___ Data to examine ___

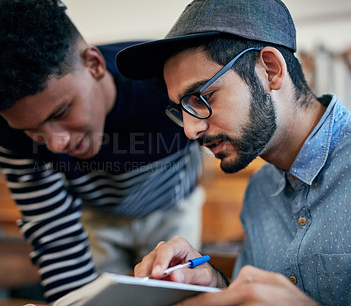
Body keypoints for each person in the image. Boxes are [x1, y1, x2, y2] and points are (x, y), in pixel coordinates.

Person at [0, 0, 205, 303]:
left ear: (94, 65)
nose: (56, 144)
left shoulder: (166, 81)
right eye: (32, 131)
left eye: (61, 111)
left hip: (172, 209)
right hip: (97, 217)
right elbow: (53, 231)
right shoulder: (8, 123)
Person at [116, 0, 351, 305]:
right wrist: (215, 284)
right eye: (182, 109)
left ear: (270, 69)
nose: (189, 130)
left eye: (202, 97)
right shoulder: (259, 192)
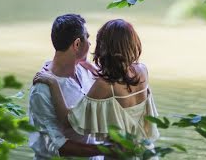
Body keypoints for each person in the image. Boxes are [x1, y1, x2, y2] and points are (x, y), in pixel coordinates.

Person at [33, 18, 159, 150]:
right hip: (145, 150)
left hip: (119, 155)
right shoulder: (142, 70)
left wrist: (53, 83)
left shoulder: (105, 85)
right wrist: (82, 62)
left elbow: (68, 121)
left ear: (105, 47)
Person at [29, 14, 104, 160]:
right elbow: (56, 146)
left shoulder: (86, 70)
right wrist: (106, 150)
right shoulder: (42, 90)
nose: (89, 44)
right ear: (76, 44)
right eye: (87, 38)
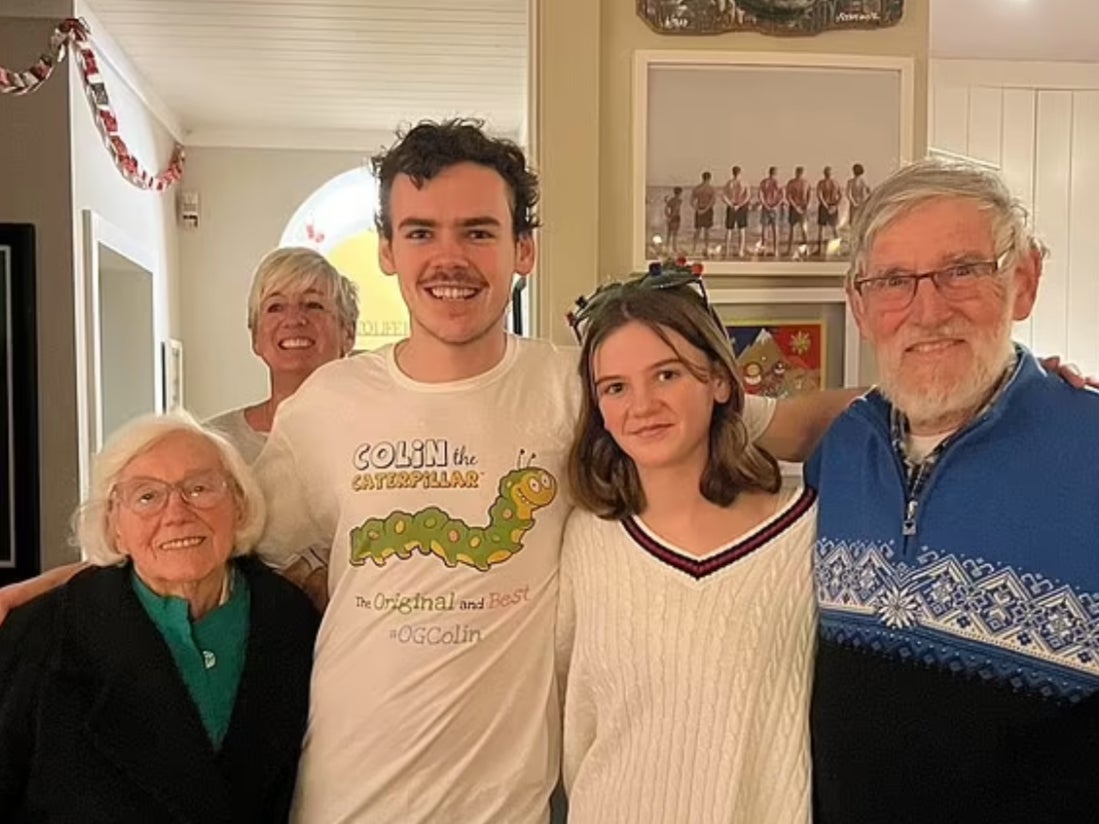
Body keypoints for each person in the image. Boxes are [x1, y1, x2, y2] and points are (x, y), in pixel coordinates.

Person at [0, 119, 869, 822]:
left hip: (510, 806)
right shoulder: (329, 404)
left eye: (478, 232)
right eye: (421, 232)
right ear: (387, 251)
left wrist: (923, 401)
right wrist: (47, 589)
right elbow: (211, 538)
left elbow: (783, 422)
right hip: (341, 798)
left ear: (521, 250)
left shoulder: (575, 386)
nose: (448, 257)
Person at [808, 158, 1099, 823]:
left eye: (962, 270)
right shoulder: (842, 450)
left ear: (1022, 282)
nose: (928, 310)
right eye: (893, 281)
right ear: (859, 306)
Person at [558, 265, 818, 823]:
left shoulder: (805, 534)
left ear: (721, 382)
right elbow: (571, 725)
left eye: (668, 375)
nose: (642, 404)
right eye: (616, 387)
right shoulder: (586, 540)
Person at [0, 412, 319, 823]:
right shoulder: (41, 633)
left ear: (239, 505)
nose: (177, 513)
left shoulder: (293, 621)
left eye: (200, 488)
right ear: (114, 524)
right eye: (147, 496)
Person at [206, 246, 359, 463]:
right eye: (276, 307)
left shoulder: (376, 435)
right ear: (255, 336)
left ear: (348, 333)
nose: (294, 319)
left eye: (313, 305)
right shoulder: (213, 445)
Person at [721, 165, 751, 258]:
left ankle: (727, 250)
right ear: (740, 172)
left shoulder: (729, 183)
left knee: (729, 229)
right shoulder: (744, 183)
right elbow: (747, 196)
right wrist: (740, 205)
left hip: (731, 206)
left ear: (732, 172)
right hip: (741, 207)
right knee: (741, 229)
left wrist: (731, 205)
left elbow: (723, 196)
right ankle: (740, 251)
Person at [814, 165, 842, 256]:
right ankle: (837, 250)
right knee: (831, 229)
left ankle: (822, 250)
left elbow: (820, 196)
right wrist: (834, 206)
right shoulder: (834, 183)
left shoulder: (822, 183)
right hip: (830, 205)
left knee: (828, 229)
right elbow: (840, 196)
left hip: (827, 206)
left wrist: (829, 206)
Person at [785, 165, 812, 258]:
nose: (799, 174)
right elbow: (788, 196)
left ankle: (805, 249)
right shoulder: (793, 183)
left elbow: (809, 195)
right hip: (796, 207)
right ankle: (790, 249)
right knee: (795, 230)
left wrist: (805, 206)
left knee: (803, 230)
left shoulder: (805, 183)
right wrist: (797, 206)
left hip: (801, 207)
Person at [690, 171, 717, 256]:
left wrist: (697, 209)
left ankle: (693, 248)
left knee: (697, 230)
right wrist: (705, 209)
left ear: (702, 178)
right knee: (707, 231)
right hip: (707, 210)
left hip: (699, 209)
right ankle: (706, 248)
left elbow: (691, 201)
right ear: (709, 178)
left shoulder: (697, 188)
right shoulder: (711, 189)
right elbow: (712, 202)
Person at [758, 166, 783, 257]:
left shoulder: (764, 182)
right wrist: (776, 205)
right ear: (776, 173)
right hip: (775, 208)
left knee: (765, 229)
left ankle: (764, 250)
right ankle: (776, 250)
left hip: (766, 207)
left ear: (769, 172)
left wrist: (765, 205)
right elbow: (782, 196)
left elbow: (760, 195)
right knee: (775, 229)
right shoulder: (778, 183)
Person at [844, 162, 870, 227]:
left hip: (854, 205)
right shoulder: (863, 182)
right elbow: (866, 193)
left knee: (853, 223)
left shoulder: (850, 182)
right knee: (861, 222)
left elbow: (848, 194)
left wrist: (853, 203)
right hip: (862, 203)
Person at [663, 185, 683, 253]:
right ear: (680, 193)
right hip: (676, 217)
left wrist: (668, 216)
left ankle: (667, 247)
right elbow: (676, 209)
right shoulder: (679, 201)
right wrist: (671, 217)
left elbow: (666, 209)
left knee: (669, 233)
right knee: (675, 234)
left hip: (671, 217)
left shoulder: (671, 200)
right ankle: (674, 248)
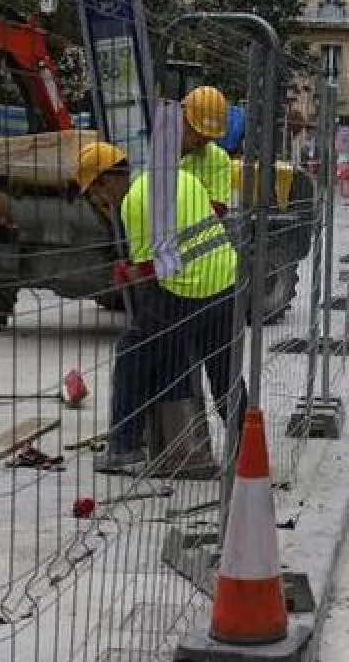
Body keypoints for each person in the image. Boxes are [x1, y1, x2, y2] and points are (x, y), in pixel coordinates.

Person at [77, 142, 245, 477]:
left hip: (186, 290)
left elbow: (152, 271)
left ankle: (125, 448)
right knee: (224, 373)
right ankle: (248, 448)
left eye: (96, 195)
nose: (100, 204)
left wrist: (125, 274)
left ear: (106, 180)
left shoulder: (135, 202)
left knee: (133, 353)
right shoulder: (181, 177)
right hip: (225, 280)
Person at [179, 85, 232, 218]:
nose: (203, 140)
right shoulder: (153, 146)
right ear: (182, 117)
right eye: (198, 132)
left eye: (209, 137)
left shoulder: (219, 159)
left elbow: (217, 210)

___
___ Data to examine ___

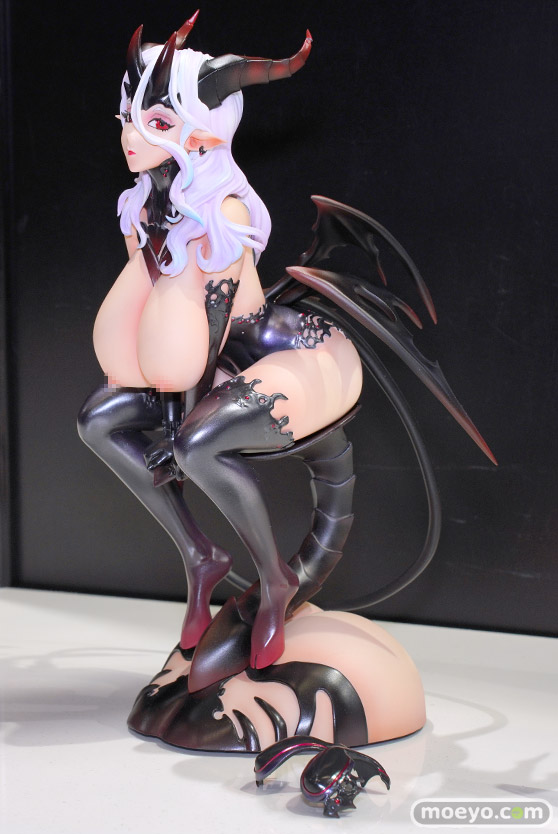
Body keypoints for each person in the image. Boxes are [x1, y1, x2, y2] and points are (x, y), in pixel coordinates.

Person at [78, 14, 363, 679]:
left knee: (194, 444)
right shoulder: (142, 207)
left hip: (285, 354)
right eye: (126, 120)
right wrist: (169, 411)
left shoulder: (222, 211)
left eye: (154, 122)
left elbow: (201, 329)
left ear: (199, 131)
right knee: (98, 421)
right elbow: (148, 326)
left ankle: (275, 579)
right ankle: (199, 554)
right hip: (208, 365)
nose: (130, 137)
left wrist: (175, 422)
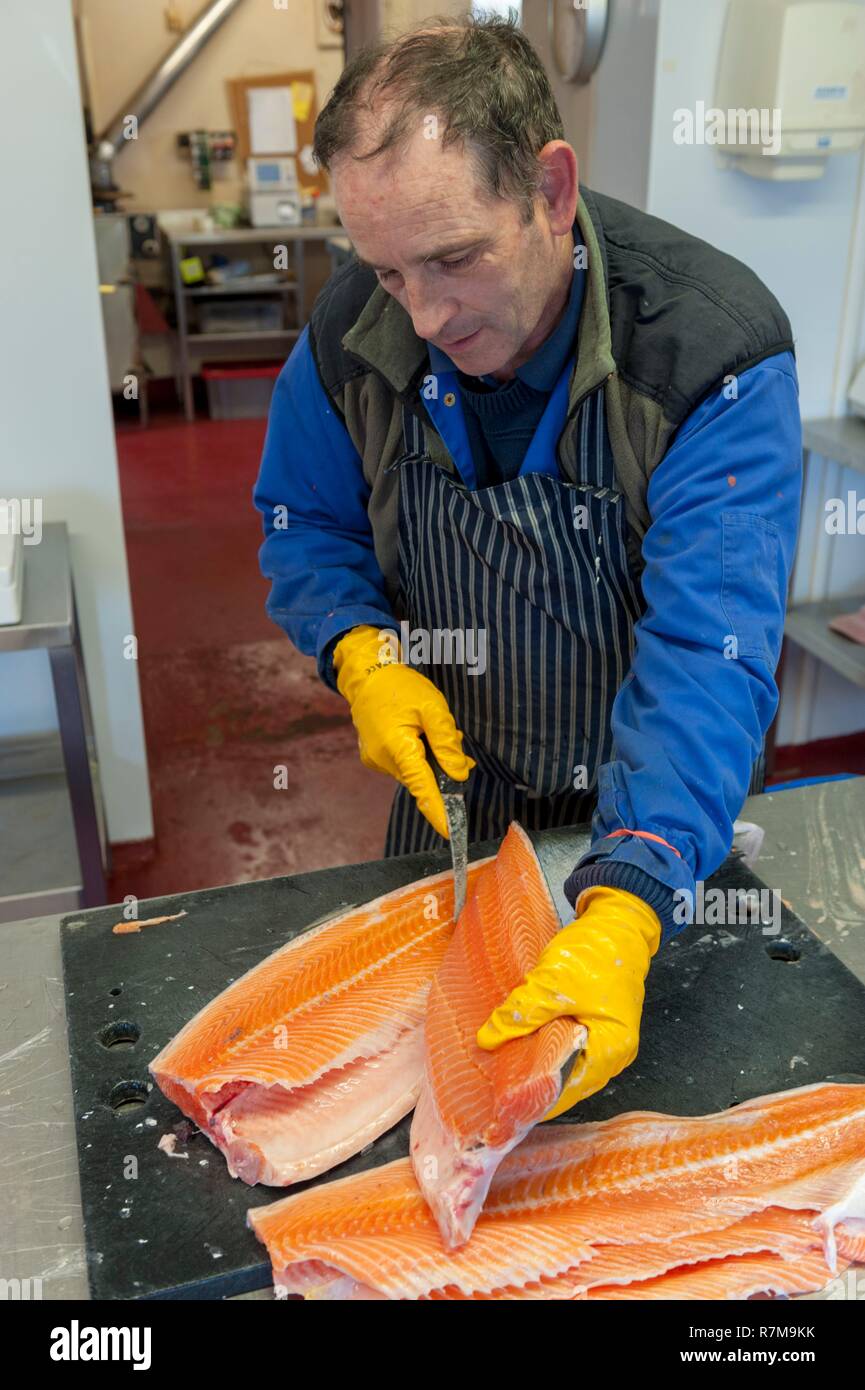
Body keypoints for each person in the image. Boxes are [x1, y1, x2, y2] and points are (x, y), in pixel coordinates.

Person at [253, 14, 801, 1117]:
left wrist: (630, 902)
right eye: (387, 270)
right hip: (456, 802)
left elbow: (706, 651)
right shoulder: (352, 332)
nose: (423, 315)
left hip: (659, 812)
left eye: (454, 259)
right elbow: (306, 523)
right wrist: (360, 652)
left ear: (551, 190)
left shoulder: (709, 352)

___

> **What to do**
Every line above between the one containing "right shoulder: (42, 90)" and the one containing "right hip: (341, 798)", those two included, is to be printed exactly. No pictures go into the copy.

> **Response for this exercise**
right shoulder: (42, 90)
nose: (89, 44)
right ear: (76, 44)
right eye: (87, 38)
Body keypoints for each person in the image. Boxes are [x1, y1, x2, y2] and points are (x, y), in pixel coordinates.

Person at [0, 119, 869, 822]:
left hip: (510, 806)
right shoulder: (329, 404)
left eye: (478, 232)
right eye: (421, 232)
right ear: (387, 251)
left wrist: (923, 401)
right wrist: (47, 589)
right elbow: (211, 538)
left elbow: (783, 422)
right hip: (341, 798)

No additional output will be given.